**PASSAGE PROVIDED**:

Yeah, except this ain’t where he left off. He left off with Agharta and Pangaea, two concerts recorded on the same day in Japan. The former, an afternoon concert, was the last “new” Davis LP released in this country (in 1976) before The Man with the Horn, while Pangaea, the evening show, is only recently available here on import. And there was a fury completely absent from either Man or the recent gigs in that music, especially in Pangaea, whose first side's violent, headlong assault had led me more than once to call it “the first jazz of the Eighties.”

The truth is that the jazz of the Eighties, if there's going to be any that matters, probably began in 1972 with On the Corner. God knows few enough people had any use for it in the Seventies, including me, who had followed and loved everything Miles did from Birth of the Cool on out, and couldn’t even hear it, much less feel its cold flame and realize its intentions, for five years after it was released.

**INPUT DATA**:
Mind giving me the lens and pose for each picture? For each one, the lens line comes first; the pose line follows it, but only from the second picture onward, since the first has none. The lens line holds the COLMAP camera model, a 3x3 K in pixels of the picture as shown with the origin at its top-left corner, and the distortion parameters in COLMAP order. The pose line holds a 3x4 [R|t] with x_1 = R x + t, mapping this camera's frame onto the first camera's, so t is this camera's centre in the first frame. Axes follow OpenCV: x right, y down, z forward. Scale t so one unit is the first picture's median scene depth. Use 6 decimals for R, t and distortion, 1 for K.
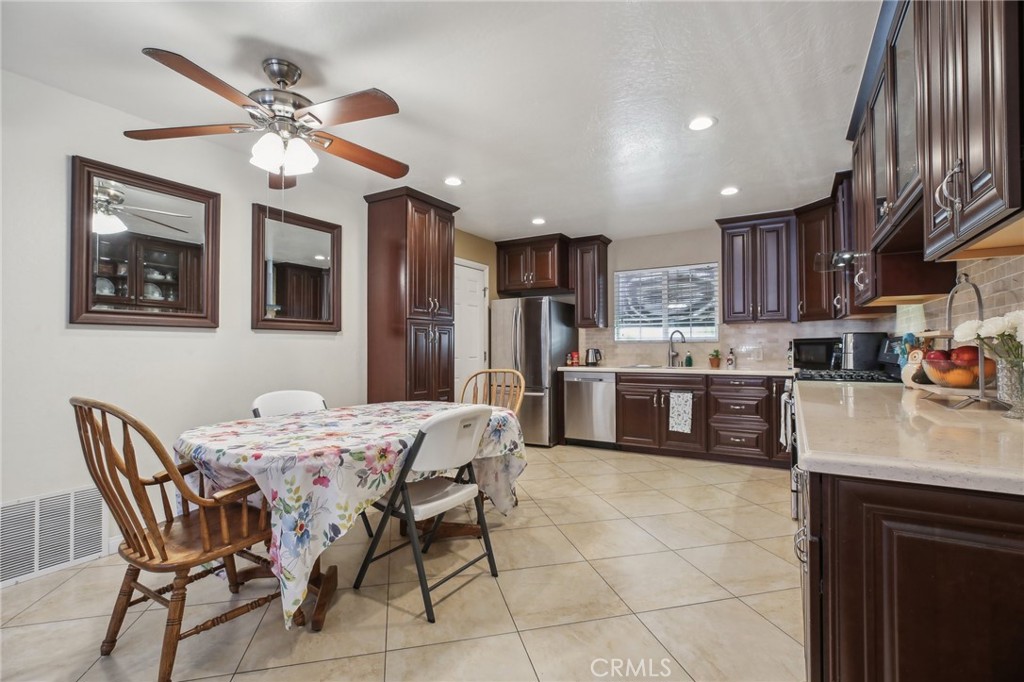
lens RADIAL K [[466.5, 0, 512.2], [0, 466.5, 340.9], [0, 0, 1]] dist [-0.017836, 0.006403]
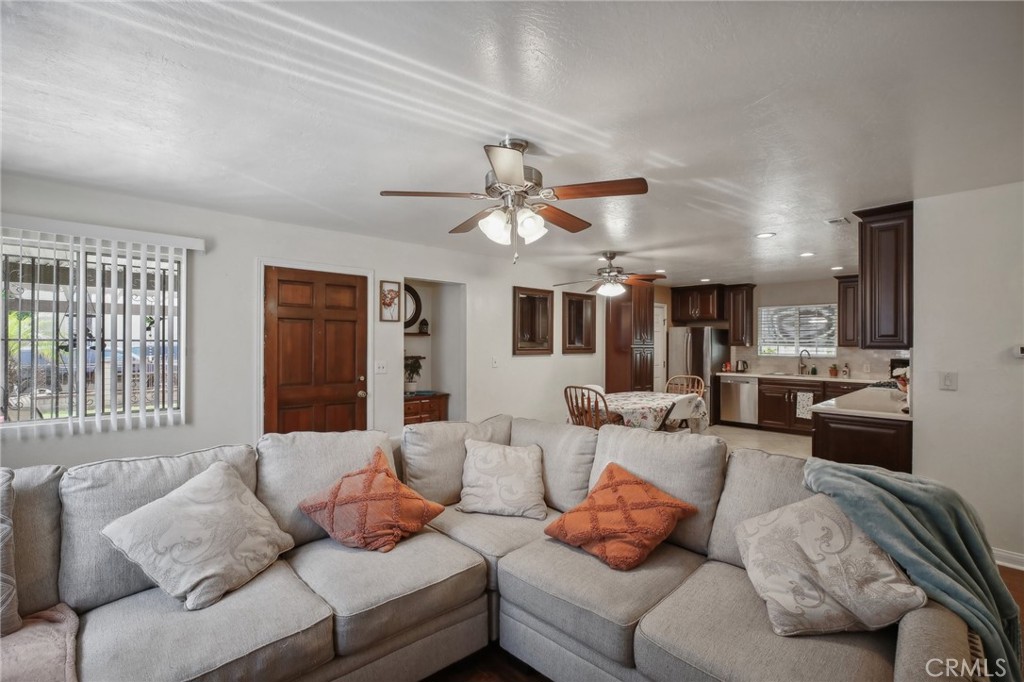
lens RADIAL K [[466.5, 0, 515.1], [0, 466.5, 343.8], [0, 0, 1]] dist [-0.017836, 0.006403]
pose [[0.964725, 0.007812, -0.263145, -0.134259], [-0.003136, 0.999830, 0.018184, -0.063189], [0.263242, -0.016717, 0.964585, -0.615651]]
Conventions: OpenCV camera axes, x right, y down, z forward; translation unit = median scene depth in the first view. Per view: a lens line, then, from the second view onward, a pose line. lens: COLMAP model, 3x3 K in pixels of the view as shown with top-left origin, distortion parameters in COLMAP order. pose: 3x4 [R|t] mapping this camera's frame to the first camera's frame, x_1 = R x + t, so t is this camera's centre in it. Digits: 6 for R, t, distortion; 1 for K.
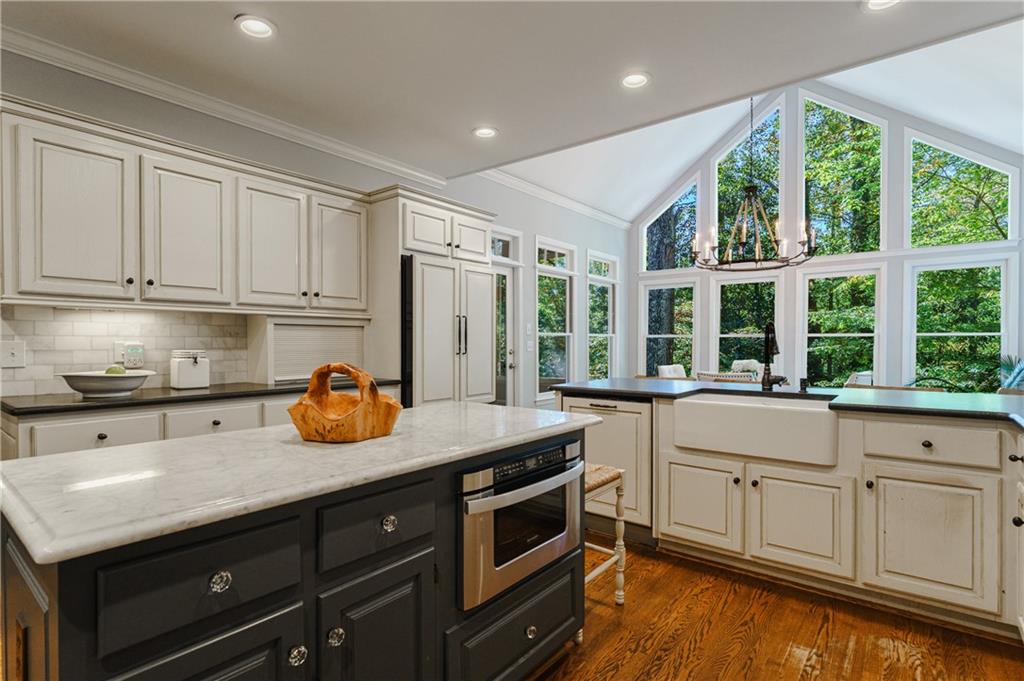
lens RADIAL K [[492.4, 0, 512.6], [0, 492.4, 348.3], [0, 0, 1]] dist [-0.003583, 0.000166]
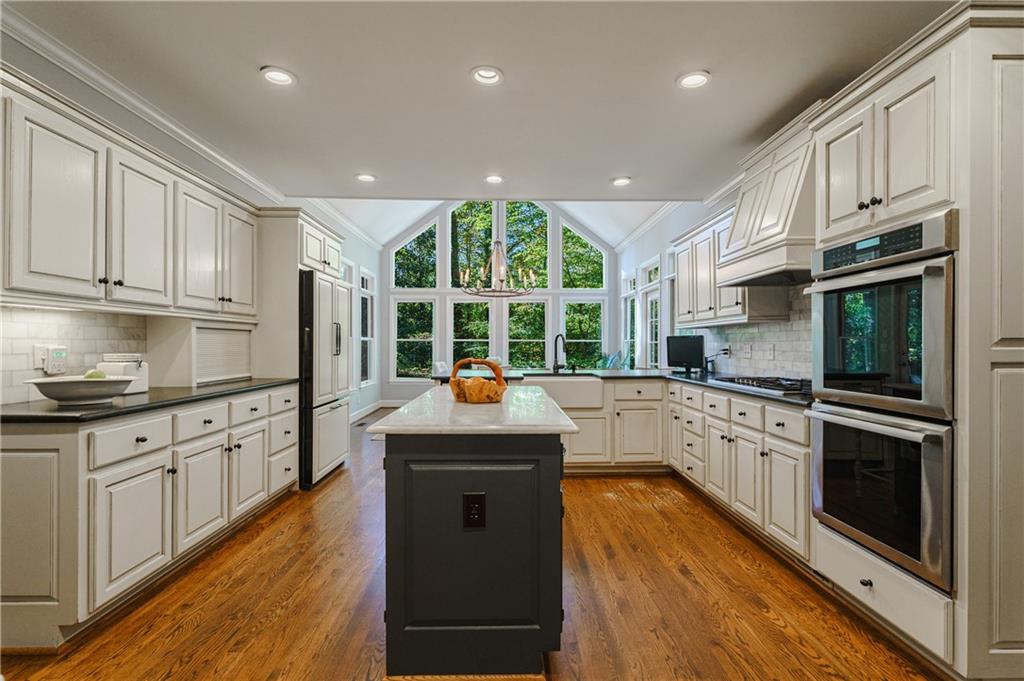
lens RADIAL K [[448.2, 0, 513.1], [0, 448.2, 344.0], [0, 0, 1]] dist [-0.002462, -0.000380]
pose [[0.772533, 0.002492, 0.634969, -0.598108], [0.006534, 0.999908, -0.011875, 0.000137], [-0.634941, 0.013323, 0.772446, -0.137590]]
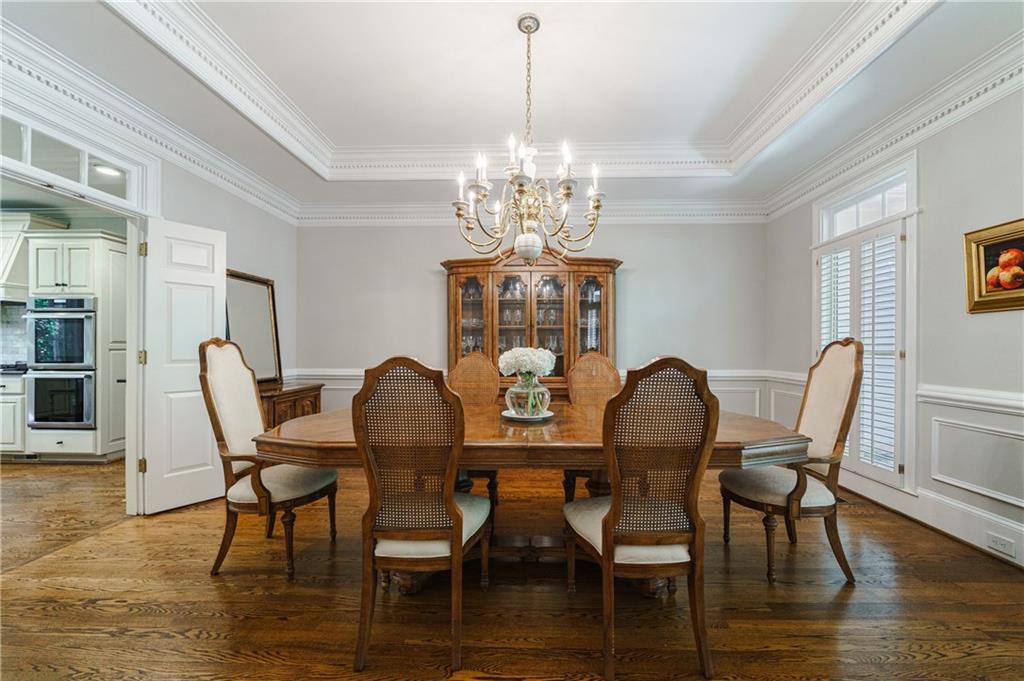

**REQUIRED ACTIONS**:
(A) Decide whether each statement agrees with the passage on Miles Davis. Answer yes or no, and quote the words of the passage that decide it.
(i) Agharta was recorded at an afternoon concert.
(ii) Pangaea was released in this country in 1976.
(iii) The writer grasped the intentions of On the Corner as soon as it came out.
(B) Use the passage on Miles Davis to answer these short questions.
(i) In what country were Agharta and Pangaea recorded?
(ii) Which recording did the writer more than once call "the first jazz of the Eighties"?
(iii) Starting with which record had the writer followed everything Miles did?

**SOLUTIONS PER TASK**:
(A)
(i) Yes: "The former, an afternoon concert"
(ii) No: "Pangaea, the evening show, is only recently available here on import"
(iii) No: "couldn’t even hear it, much less feel its cold flame and realize its intentions, for five years after it was released"

(B)
(i) Japan
(ii) Pangaea
(iii) Birth of the Cool